5- Thoracic CT scan : to exclude thymic hyperplasia and thymoma which
may not be visible on plain X-ray examination.
6- Screening for associated autoimmune disorders, particularly thyroid
disease, is important .
Treatment:
1- acetylcholinesteras inhibitors :The duration of action of
acetylcholine is greatly prolonged by inhibiting its catabolism
byacetylcholinesterase. The most commonly used anticholinesterase
drug is pyridostigmine (mestinon), which is given orally in a dosage of
30-120 mg, usually 6-hourly. Muscarinic side-effects, including
diarrhoea and colic, excessive salivation.
Over-dosage of anticholinesterase drugs may cause a cholinergic crisis
due to depolarisation block of motor end plates, with muscle
fasciculation, paralysis, pallor, sweating, excessive salivation and small
pupils. This may be distinguished from severe weakness due to
exacerbation of myasthenia (myasthenic crisis) by the clinical features
and, if necessary, by the injection of a small dose of edrophonium.
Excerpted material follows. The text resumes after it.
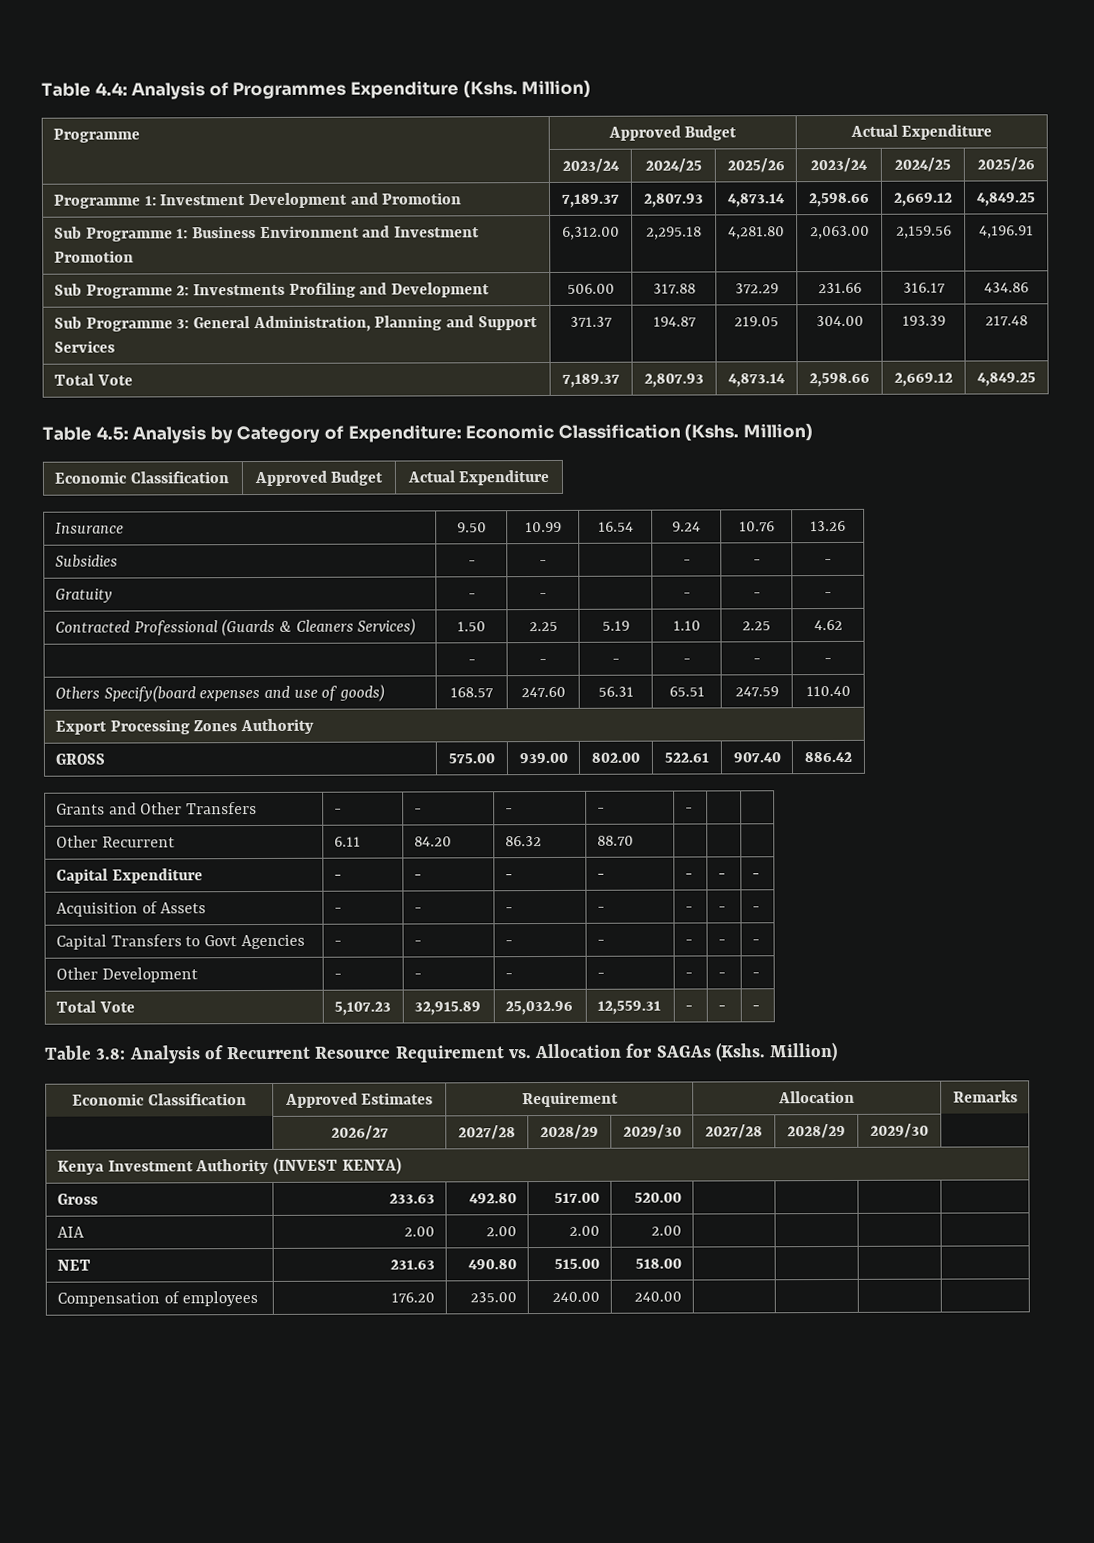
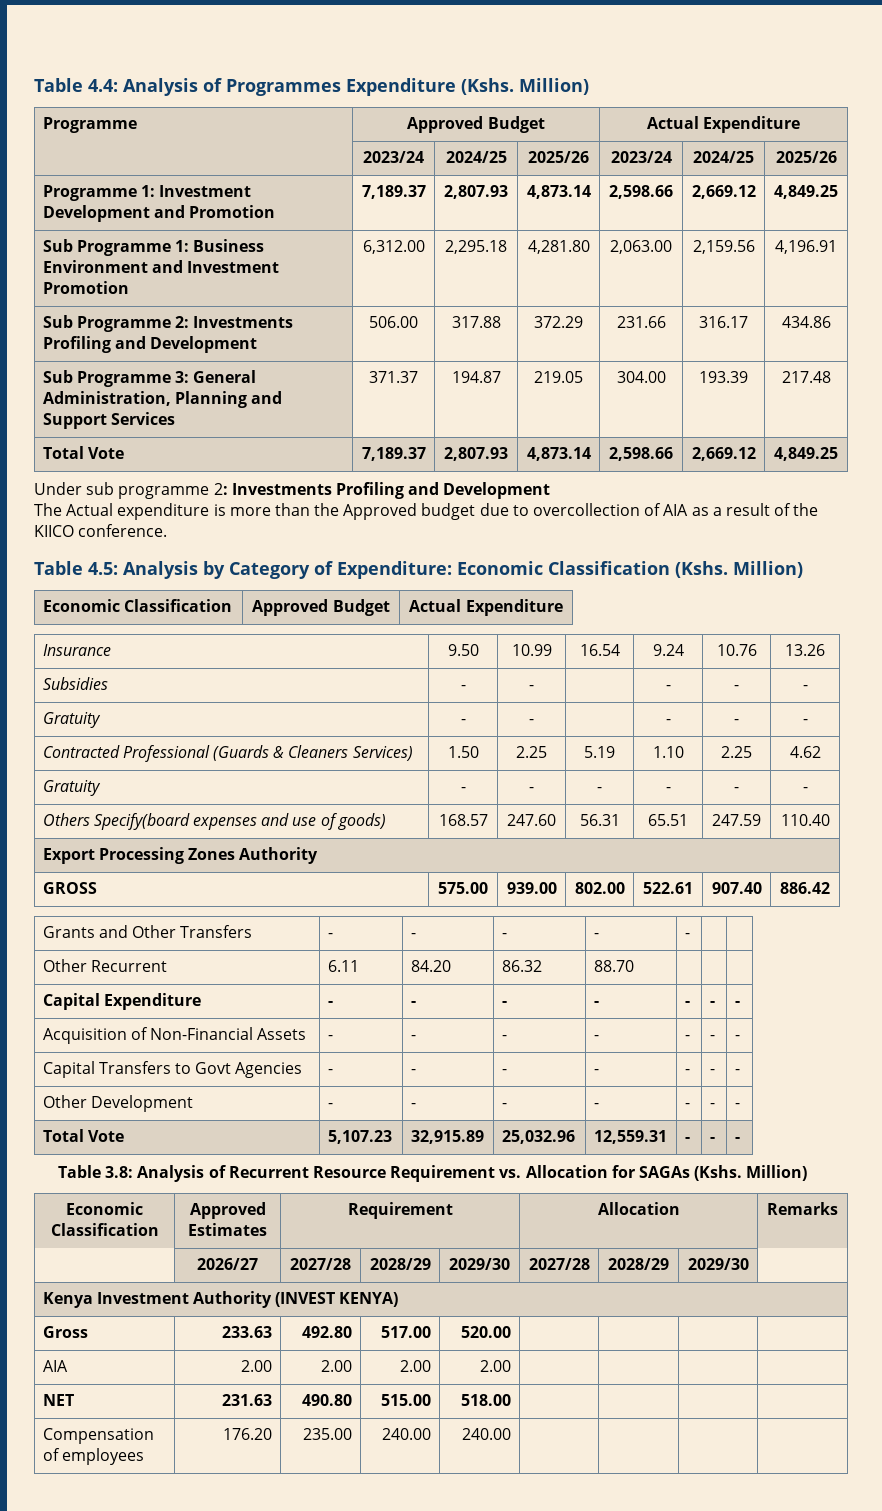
(1036, 379) none -> [34,482,551,499] [34,503,819,520] [34,524,168,537] // Under sub programme 2: Investments Profiling and Development // The Actual expenditure is more than the Approved budget due to overcollection of AIA as a result of the KIICO conference.
(843, 625) none -> [42,780,101,796] Gratuity
(158, 907) none -> [150,1027,254,1040] Non-Financial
2- Corticosteroid :Improvement is commonly preceded by marked
exacerbation of myasthenic symptoms and treatment should be
initiated in hospital It is usually necessary to continue treatment for
months or years.
3- immunosuppressant drugs : Treatment with azathioprine 2.5
mg/kg daily is of value in reducing the dosage of steroids necessary
and may allow steroids to be withdrawn .The effect of treatment on
clinical disease is often delayed for several months.
Methotrexate ,mycophonilate mofital and rituximab are all used in
myasthenia to reduce the dose of steroid and lowering its side effect .
4- Thymectomy : in thymic hyperplasia ,thymectomy should be
considered in any antibody-positive patient under 45 years with
symptoms not confined to extraocular muscles,unless the disease
has been established for more than 7 years.While in case of
thymoma ,thymectomy should be done in all circumstances.
5-Plasma exchange : Removing antibody from the blood may produce
marked improvement but, as this is usually brief, such therapy is
normally reserved for myasthenic crisis or for pre-operative
preparation .
6-Intravenous immunoglobulin : An alternative to plasma
exchange in the short-term treatment of severe myasthenia .
Myasthenic Crises :
It is acute exacerbation of myasthenia graves
associated with sever weakness,dysphagia and
shortness of breath that sometimes need mechanical
ventillator.
Precipating factors :
12345-
chest infection.
rapid withdrwal of steroid and other immunomodulators.
surgical operation.
physical stress.
precipitating drugs:
a-macrolides:erythromycine .
b-aminoglycosides:gentamycine.
c-quinolones:ciprofloxacine.
d-botilinium toxins.
e- muscle relaxants:curarines.
f-procaineamide.
g-penicillamine.
h-beta blockers.
Treatment:
1-Patient should be admitted to the RCU and put on mechanical
ventillator if the vital capacity is less than 1 L.
2- stop acetylcholineesterase inhibitors because it cause
excessive salivation and increase the dyspnoea.
3- start urgently either IVIg or plasma exchange .
4- increase the dose of steroid till the patient is weaned from
ventillator.
5- treat the precipitating factor .
Lambert Eaton Syndrome :
It is a paraneoplastic manifestation of bronchogenic carcinoma causing antibodies
to voltage gated calcium channels which play a role in the secretion of the
acetylcholine in the neuromuscular junction.
It is also a neuromuscular junction disease causing also flactuating weakness like
myasthenia but differ from it by the following:
1-autonomic feature is common so the pupil is affected while in myasthenia it is
spared, conestipation ,dry mouth etc…
2-bulbar involvement is less common.
3- the weakness improved with repeatative movement unlike myasthenia in
which there is worsenning of the power.
4- the reflexes is affected (hypo or areflexia).
Investigation:
1-With repeatative nerve stimulation thre is inceament in the
amplitude.
2- anti voltage gated calcium channel antibodies is positive.
3- CT chest to detect the primary tumor.
Treatment :
1- treat the underlying malignancy.
2- guanidine may improve the power .
3- 3,4 diaminopyridine which is potassium channel blocker is
effective treatment.
Note :steroid and acetylcholineesterase inhibitors is ineffective.